*** Dataset records ***

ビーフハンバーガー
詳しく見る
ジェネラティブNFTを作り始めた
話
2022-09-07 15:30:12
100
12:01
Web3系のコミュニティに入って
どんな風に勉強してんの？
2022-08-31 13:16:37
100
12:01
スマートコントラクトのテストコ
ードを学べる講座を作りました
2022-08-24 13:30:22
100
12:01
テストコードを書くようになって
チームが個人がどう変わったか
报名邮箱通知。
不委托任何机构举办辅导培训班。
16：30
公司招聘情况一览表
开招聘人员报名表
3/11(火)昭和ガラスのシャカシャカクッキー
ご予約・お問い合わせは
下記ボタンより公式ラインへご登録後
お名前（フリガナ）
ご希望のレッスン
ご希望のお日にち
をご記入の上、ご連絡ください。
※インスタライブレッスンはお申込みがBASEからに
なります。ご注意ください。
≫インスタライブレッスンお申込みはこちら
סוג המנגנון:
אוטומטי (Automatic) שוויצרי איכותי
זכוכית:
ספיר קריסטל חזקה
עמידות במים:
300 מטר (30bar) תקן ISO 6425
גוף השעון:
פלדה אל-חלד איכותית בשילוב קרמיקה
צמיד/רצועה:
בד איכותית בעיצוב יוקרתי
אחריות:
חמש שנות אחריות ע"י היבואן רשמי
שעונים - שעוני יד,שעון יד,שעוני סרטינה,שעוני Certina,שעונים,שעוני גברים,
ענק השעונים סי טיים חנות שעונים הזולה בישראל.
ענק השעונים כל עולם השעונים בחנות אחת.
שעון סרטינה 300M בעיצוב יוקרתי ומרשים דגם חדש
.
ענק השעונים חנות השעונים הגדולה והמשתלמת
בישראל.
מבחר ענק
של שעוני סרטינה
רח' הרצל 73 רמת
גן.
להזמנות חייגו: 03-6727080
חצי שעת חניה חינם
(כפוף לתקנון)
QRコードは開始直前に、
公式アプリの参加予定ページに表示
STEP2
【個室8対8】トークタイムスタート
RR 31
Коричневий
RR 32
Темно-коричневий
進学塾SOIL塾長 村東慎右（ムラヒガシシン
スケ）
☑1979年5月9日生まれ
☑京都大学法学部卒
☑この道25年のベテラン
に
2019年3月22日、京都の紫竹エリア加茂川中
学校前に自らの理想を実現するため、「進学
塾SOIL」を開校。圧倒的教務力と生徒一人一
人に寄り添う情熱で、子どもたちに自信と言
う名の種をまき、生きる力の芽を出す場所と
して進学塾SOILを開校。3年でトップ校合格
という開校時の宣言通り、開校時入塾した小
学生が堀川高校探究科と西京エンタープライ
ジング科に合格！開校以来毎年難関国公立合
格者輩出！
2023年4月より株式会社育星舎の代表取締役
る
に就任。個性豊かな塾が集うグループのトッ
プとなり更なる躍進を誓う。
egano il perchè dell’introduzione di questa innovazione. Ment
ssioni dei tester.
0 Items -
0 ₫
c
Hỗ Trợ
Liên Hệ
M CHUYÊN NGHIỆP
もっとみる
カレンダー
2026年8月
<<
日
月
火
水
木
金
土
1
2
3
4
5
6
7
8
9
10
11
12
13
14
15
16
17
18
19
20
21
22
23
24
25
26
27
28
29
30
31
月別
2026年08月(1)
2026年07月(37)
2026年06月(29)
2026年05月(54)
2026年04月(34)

*** End of Dataset records ***

* [Aim of the task] When copying the data above, please keep exactly the lines from its first line through the line with "ענק השעונים כל עולם השעונים בחנות אחת.", both ends included, and drop the rest.

* [Solution]
ビーフハンバーガー
詳しく見る
ジェネラティブNFTを作り始めた
話
2022-09-07 15:30:12
100
12:01
Web3系のコミュニティに入って
どんな風に勉強してんの？
2022-08-31 13:16:37
100
12:01
スマートコントラクトのテストコ
ードを学べる講座を作りました
2022-08-24 13:30:22
100
12:01
テストコードを書くようになって
チームが個人がどう変わったか
报名邮箱通知。
不委托任何机构举办辅导培训班。
16：30
公司招聘情况一览表
开招聘人员报名表
3/11(火)昭和ガラスのシャカシャカクッキー
ご予約・お問い合わせは
下記ボタンより公式ラインへご登録後
お名前（フリガナ）
ご希望のレッスン
ご希望のお日にち
をご記入の上、ご連絡ください。
※インスタライブレッスンはお申込みがBASEからに
なります。ご注意ください。
≫インスタライブレッスンお申込みはこちら
סוג המנגנון:
אוטומטי (Automatic) שוויצרי איכותי
זכוכית:
ספיר קריסטל חזקה
עמידות במים:
300 מטר (30bar) תקן ISO 6425
גוף השעון:
פלדה אל-חלד איכותית בשילוב קרמיקה
צמיד/רצועה:
בד איכותית בעיצוב יוקרתי
אחריות:
חמש שנות אחריות ע"י היבואן רשמי
שעונים - שעוני יד,שעון יד,שעוני סרטינה,שעוני Certina,שעונים,שעוני גברים,
ענק השעונים סי טיים חנות שעונים הזולה בישראל.
ענק השעונים כל עולם השעונים בחנות אחת.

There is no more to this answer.